Когда до О'Баниона наконец дошло, Отто уже сидел в своей машине. Через шесть часов, когда были блокированы аэропорты и вокзалы, Отто в международном аэропорту Миннеаполиса покупал билет в Монреаль. Ему пришлось лететь обратно в Чикаго, но во время посадки в международном аэропорту О'Хэр он не покидал борт самолета, пока его собратья полицейские рыскали по всем вокзалам. Еще через двенадцать часов Отто Уотерхаус был на пути в Ингольштадт, имея на руках паспорт, сделанный монреальскими дискордианцами.

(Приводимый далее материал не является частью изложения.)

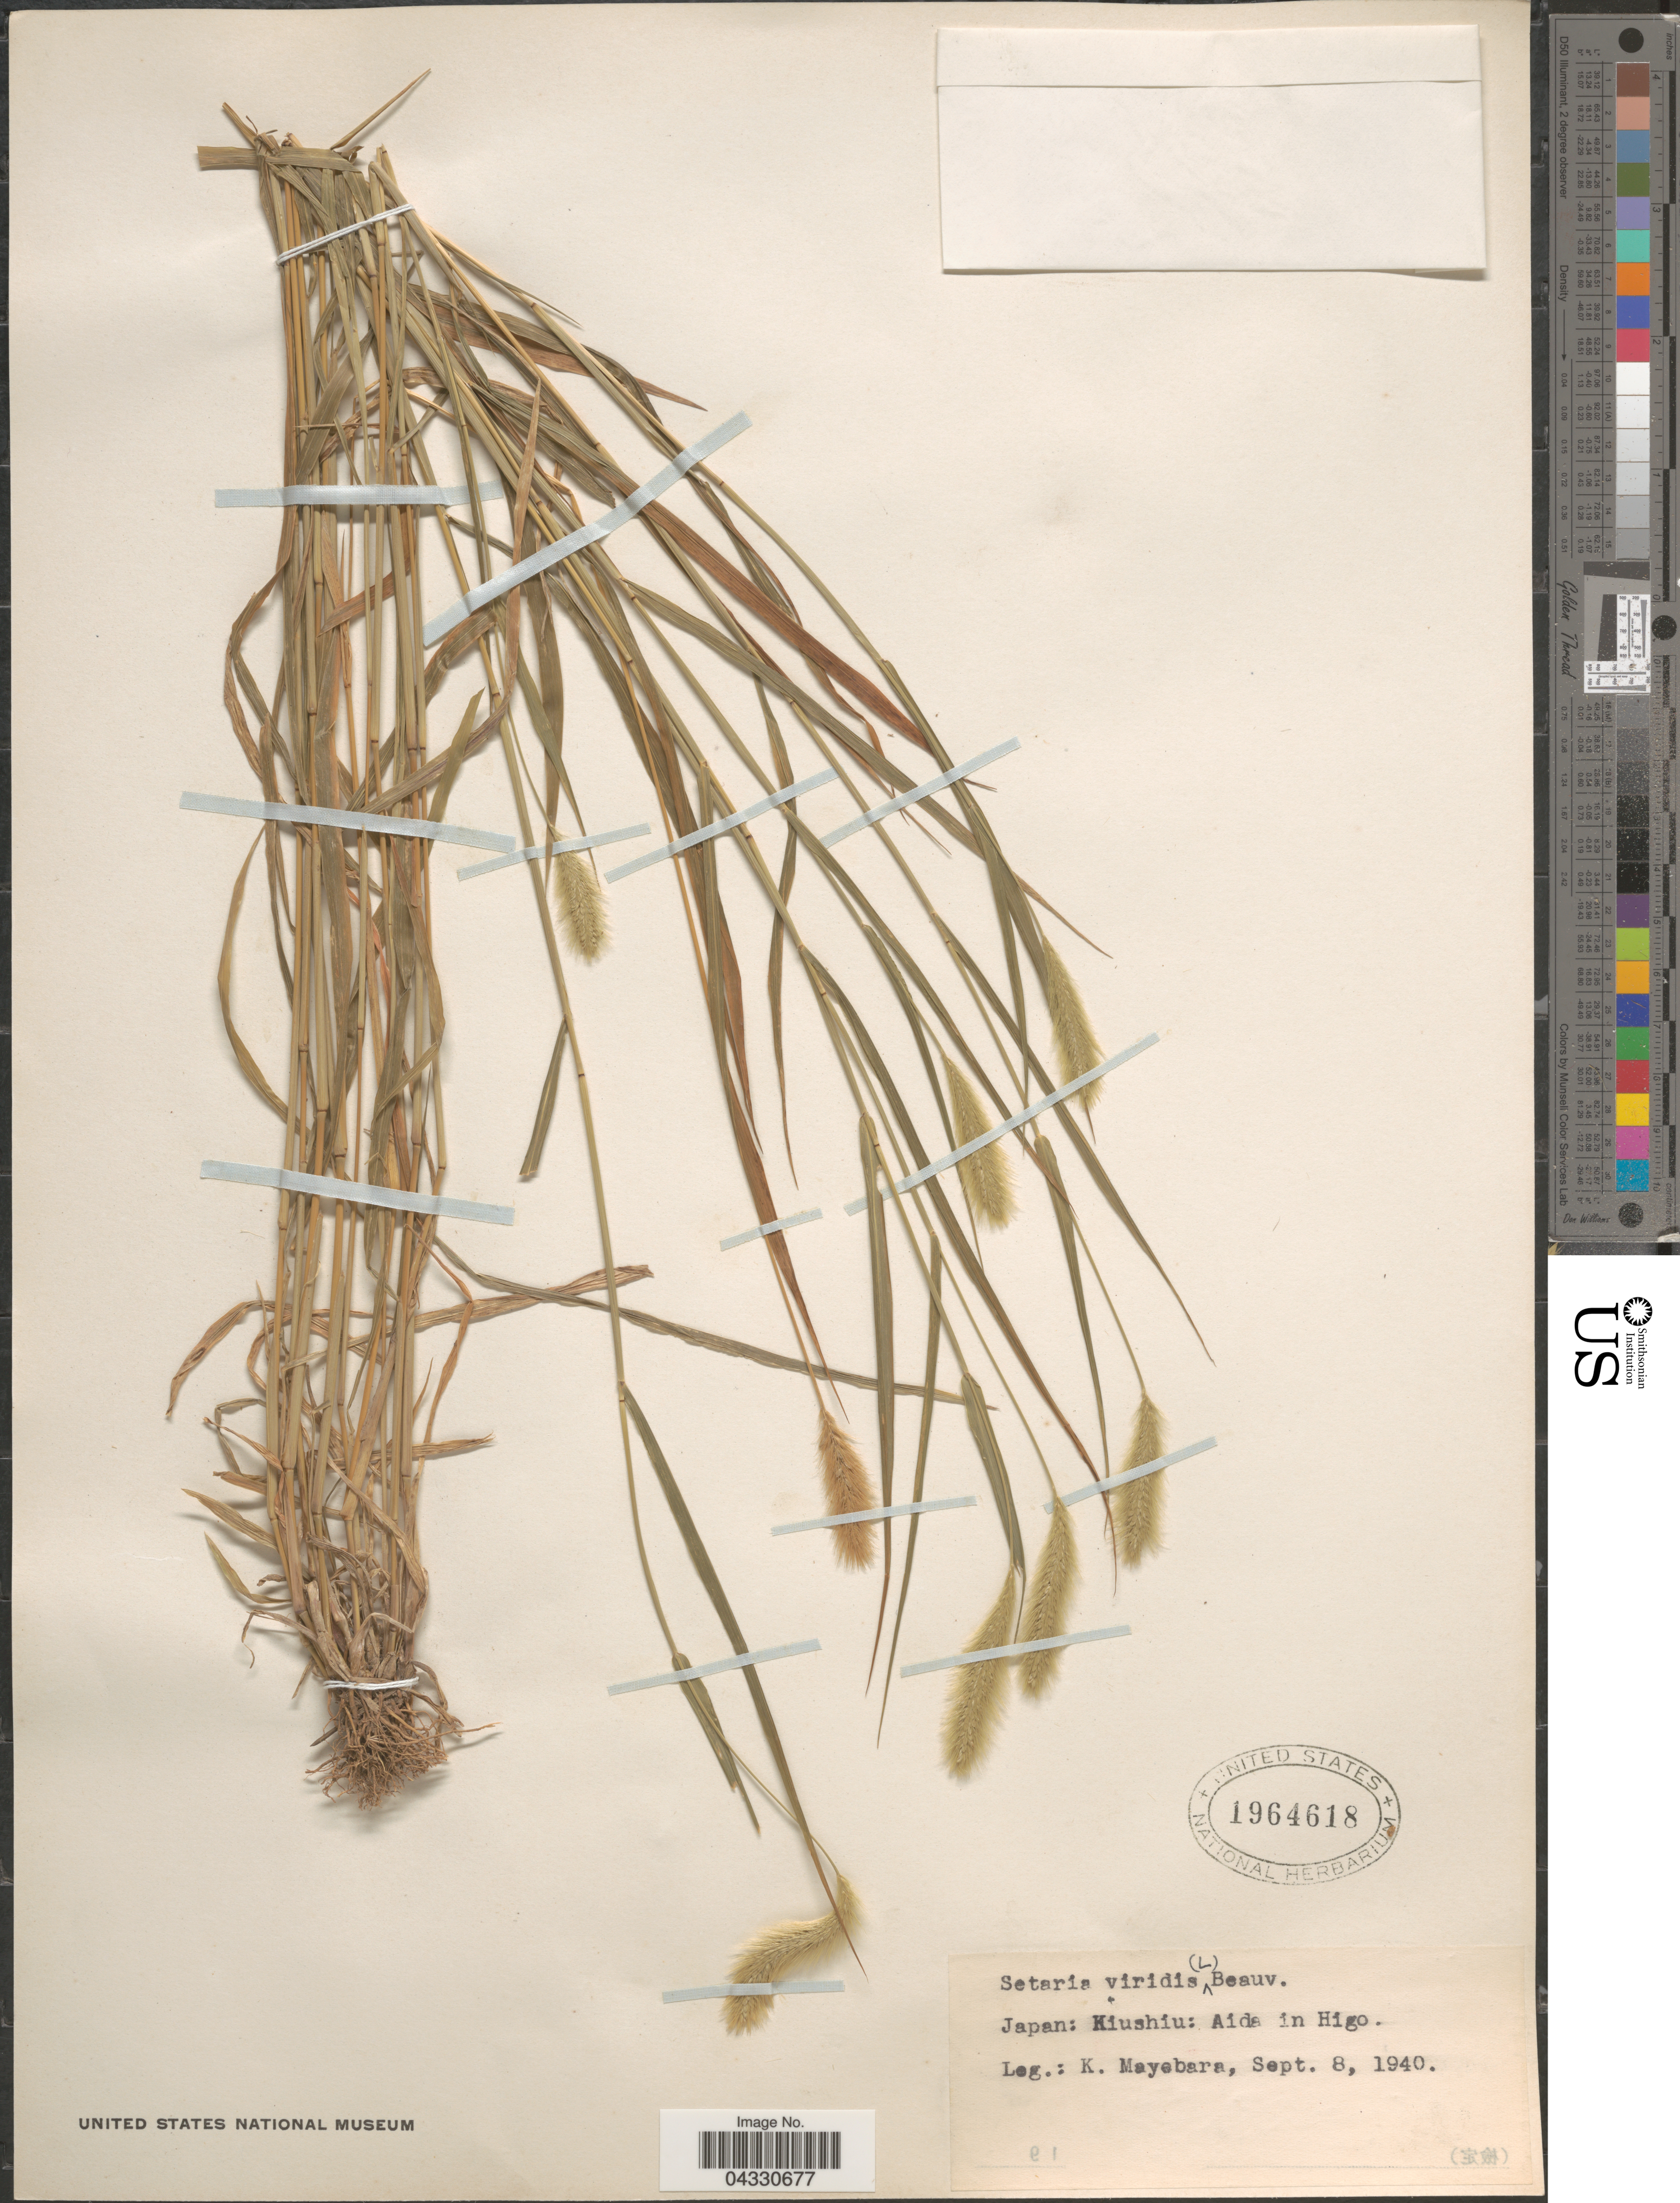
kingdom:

– Ингольштадт, – сообщил БАРДАК. На этой неделе Хагбард ввел в него программу, позволявшую компьютеру разговаривать на довольно сносном английском языке. – Крупнейший рок-фестиваль в истории человечества, самое большое скопление людей в новейшей истории произойдет близ Ингольштадта на берегу озера Тотенкопф. Ожидается до двух миллионов молодых людей со всего мира. Выступит «Американская Медицинская Ассоциация».
– Ты до этого знал или подозревал, что музыканты «АМА» Вольфганг, Вернер, Вильгельм и Винифред Зауре – четверо из Первоиллюминатов? – спросил Хагбард.
– Они были в списке, но четырнадцатыми по степени вероятности, – ответил БАРДАК. – Возможно, некоторые другие группы, которые я подозревал, – Истинные Иллюминаты.
– Теперь ты можешь сформулировать, с какого рода кризисом мы столкнемся на этой неделе?
Возникла пауза.
– В этом месяце произошло три кризиса. Подписано несколько документов, которые призваны довести три главных кризиса до максимума. Первый кризис – это Фернандо-По. Из-за переворотов Фернандо-По мир практически стоял на грани войны, но у иллюминатов в резерве был контрпереворот, и это решило проблему к всеобщему удовлетворению. Главы государств – тоже люди, поэтому такое событие, хотя оно и было инсценировано, выбило их из колеи, они стали боязливее и иррациональнее. Они не в состоянии разумно реагировать на два следующих потрясения. Если тебя не интересуют более подробные характеристики личностей нынешних глав государств, служащих неотъемлемой частью мировых кризисов, то пойдем дальше. Лас-Вегас. Я по-прежнему не знаю подробностей того, что там происходит, но оттуда все еще прорываются мощные болезненные вибрации. Как я понял, анализируя получаемую в последнее время информацию, где-то в пустыне под Лас-Вегасом находится бактериологический военный научно-исследовательский центр. Один из моих самых мистических датчиков выдал фразу: «Туз в рукаве – отравленный леденец». Но вряд ли мы ее сможем понять, пока не выясним более традиционным способом, что происходит в Лас-Вегасе.